Towed by Trouble: Uganda’s breakdown services vehicles raise eyebrows
With the 2026 elections approaching and infrastructure a hot campaign topic, road users are calling for serious reforms in transport enforcement—not just targeting drivers, but cleaning up the system as a whole.

In a strange twist of irony on Uganda’s roads, some of the very vehicles used by police to tow off “dangerous” or DMC (Dangerous Mechanical Condition) vehicles look like they belong in a scrap yard themselves.
Across Kampala and other major towns, it’s become a common sight: rusty, smoke-belching, decades-old breakdown trucks towing away cars deemed “unroadworthy.”
Often held together by little more than bolts and prayer, these breakdown vehicles look like they’d fail the very safety checks they enforce.
One such truck spotted along Jinja Road bore a broken taillight, shredded tires, and a badly cracked windshield. Yet, it was hauling a private saloon car, allegedly stopped for a “faulty indicator.”
“I was shocked,” said Derrick Mugerwa, a driver whose car was recently impounded. “They towed me with a truck that looked worse than mine. Its engine kept stalling, and it almost caused a jam on its own.”
These government-contracted or police-associated breakdown vehicles are often overlooked in the roadworthiness conversation.
While ordinary drivers are fined or have their cars impounded under the pretext of public safety, the trucks enforcing these rules seem to operate under a different standard.
“Ironically, these trucks are usually not subjected to the same Uganda Police Vehicle Inspection checks,” said a traffic officer who spoke on condition of anonymity.
“There’s a shortage of functional breakdown trucks, and many of these have been in use for more than 20 years.”
Road safety experts argue this undermines the credibility of traffic enforcement and could endanger public safety even further.
“Some of these breakdown trucks are more dangerous than the vehicles they tow,” says Eng.
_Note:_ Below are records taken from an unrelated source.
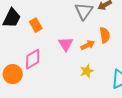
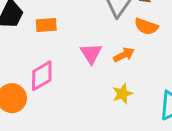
orange rectangle: (36, 25) -> (46, 25), turned -64
orange semicircle: (105, 35) -> (146, 26), moved, turned 119

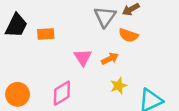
pink diamond: (42, 76) -> (62, 93), moved
yellow star: (122, 94) -> (119, 86), moved

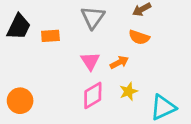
gray triangle: (105, 17) -> (93, 17), moved
pink diamond: (62, 93) -> (93, 95), moved

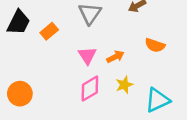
orange rectangle: (50, 36) -> (49, 31), turned -36
orange semicircle: (139, 37) -> (155, 45), moved

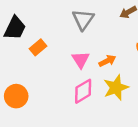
orange rectangle: (49, 31) -> (38, 47), moved
yellow star: (124, 85) -> (116, 88), size x1.5

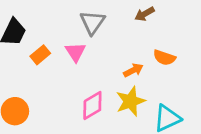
pink triangle: (81, 60) -> (76, 52), moved
orange arrow: (107, 61) -> (133, 70), moved

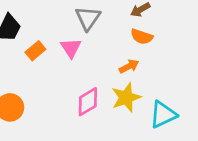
orange semicircle: (164, 58) -> (142, 37), moved

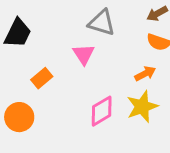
gray triangle: (88, 18) -> (102, 23), turned -48
orange rectangle: (35, 51) -> (42, 78), moved

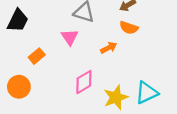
orange arrow: (145, 74) -> (109, 48), moved
yellow star: (142, 107) -> (116, 97), moved

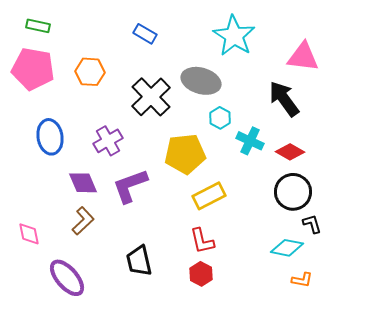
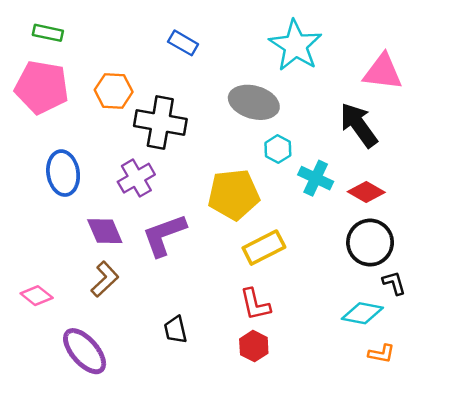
black cross: (151, 97) -> (160, 123), moved, turned -36
pink diamond: (29, 234) -> (37, 296), turned -40
black trapezoid: (139, 261) -> (176, 330), size x0.7

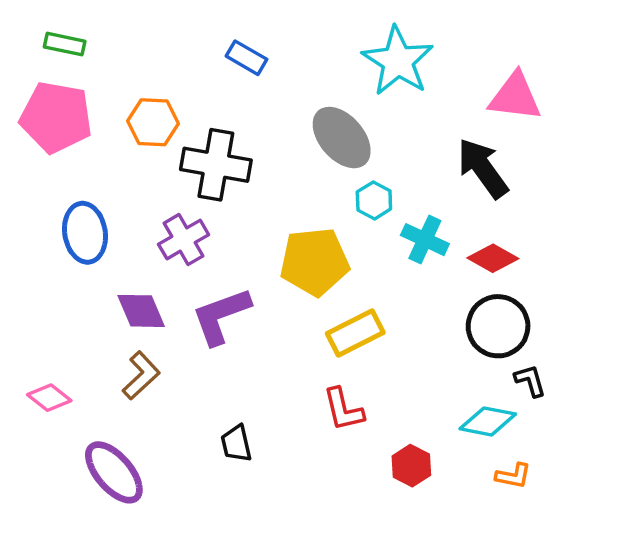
gray ellipse: (254, 102) -> (342, 138), turned 33
red hexagon: (254, 346) -> (411, 466), moved

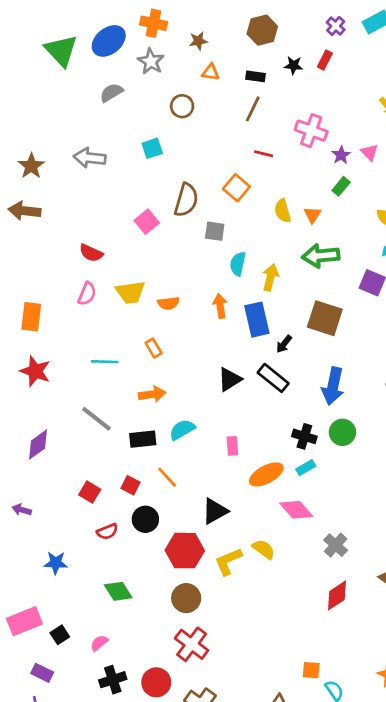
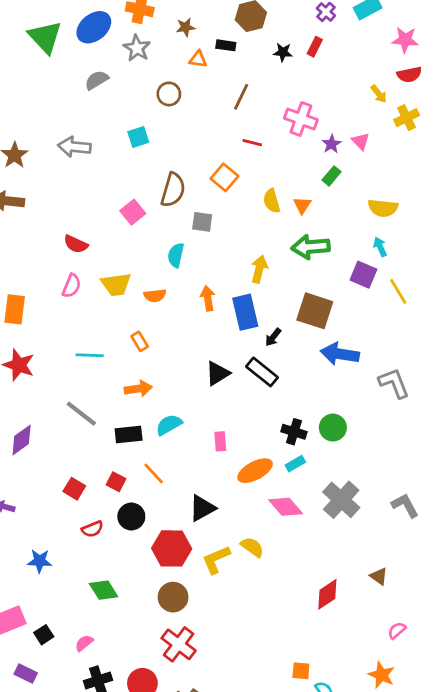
black rectangle: (255, 76) -> (226, 45), moved
cyan semicircle: (238, 264) -> (176, 255), moved
blue arrow: (333, 386) -> (340, 354), moved, turned 87
gray cross: (336, 545) -> (341, 500), moved, size x1.5

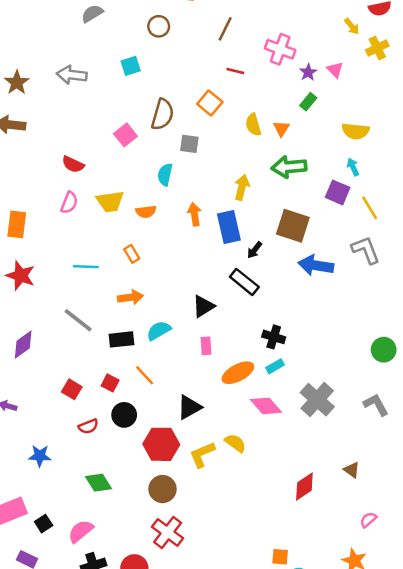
black triangle: (218, 373) -> (203, 306), moved
gray L-shape: (394, 383) -> (366, 250), moved
green circle: (333, 428) -> (384, 350), moved
pink semicircle: (84, 643) -> (81, 531), size x1.5

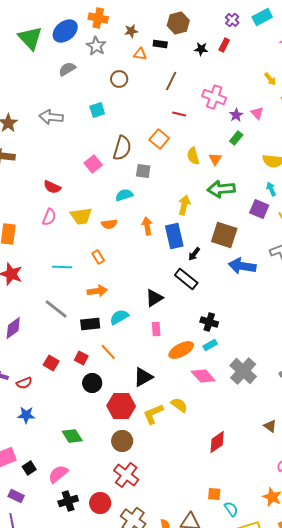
cyan semicircle: (165, 175) -> (124, 195), turned 60
red semicircle: (88, 426) -> (24, 383), moved
red diamond: (304, 486) -> (217, 442), moved

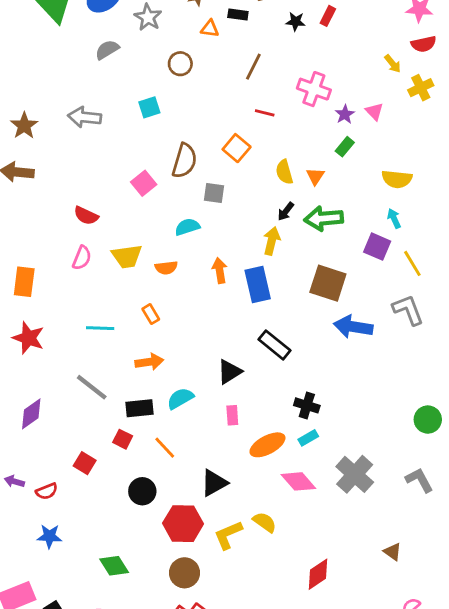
black arrow: (194, 254) -> (286, 211), moved
red square: (81, 358) -> (123, 439), moved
Rachel Tumusiime, a transport engineer. “They can lose brakes, stall in traffic, or spill oil on the road.”
On social media, Ugandans have turned their frustration into satire. Memes of old, collapsing breakdown trucks with captions like “Arrest the tow truck first” or “Who tows the tow truck?” have gone viral.
With the 2026 elections approaching and infrastructure a hot campaign topic, road users are calling for serious reforms in transport enforcement—not just targeting drivers, but cleaning up the system as a whole.
Until then, drivers may continue to face the peculiar fate of being towed by trucks that arguably shouldn’t be on the road at all.